Work to be completed: Across the entries below, how many lines contain the string "pinky"? Only the number is wanted.

--------------------

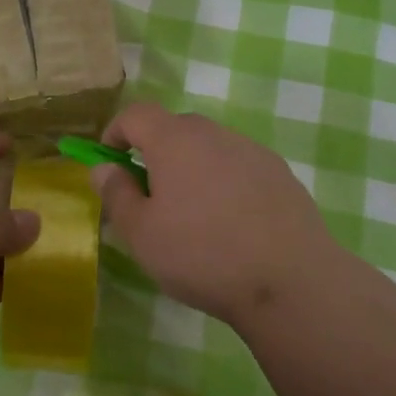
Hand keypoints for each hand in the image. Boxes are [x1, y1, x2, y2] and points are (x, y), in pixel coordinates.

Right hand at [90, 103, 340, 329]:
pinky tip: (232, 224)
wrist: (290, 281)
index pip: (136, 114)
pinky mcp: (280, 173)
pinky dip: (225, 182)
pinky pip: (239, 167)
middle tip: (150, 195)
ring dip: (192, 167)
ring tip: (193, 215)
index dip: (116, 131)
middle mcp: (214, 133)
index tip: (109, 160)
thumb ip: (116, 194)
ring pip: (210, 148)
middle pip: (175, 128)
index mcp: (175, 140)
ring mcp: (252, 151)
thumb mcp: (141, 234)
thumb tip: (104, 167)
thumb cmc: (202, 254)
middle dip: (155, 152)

--------------------

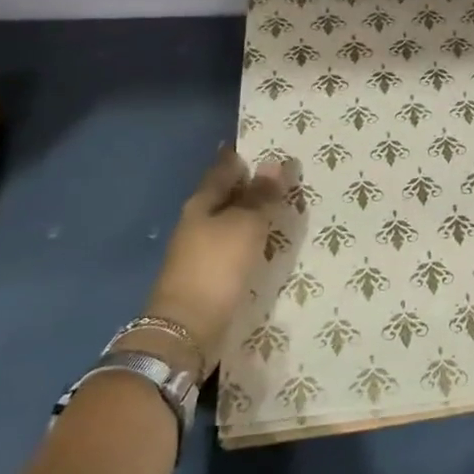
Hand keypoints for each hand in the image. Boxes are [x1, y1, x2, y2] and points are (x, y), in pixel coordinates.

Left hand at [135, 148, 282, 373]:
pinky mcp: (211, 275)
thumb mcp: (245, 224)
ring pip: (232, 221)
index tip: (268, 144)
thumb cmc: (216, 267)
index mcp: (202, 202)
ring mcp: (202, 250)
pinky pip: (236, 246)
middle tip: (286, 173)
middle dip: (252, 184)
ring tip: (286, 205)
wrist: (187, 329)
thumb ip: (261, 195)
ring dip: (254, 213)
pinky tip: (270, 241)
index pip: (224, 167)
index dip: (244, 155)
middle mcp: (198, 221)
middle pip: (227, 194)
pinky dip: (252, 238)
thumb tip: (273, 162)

--------------------

Reply: 8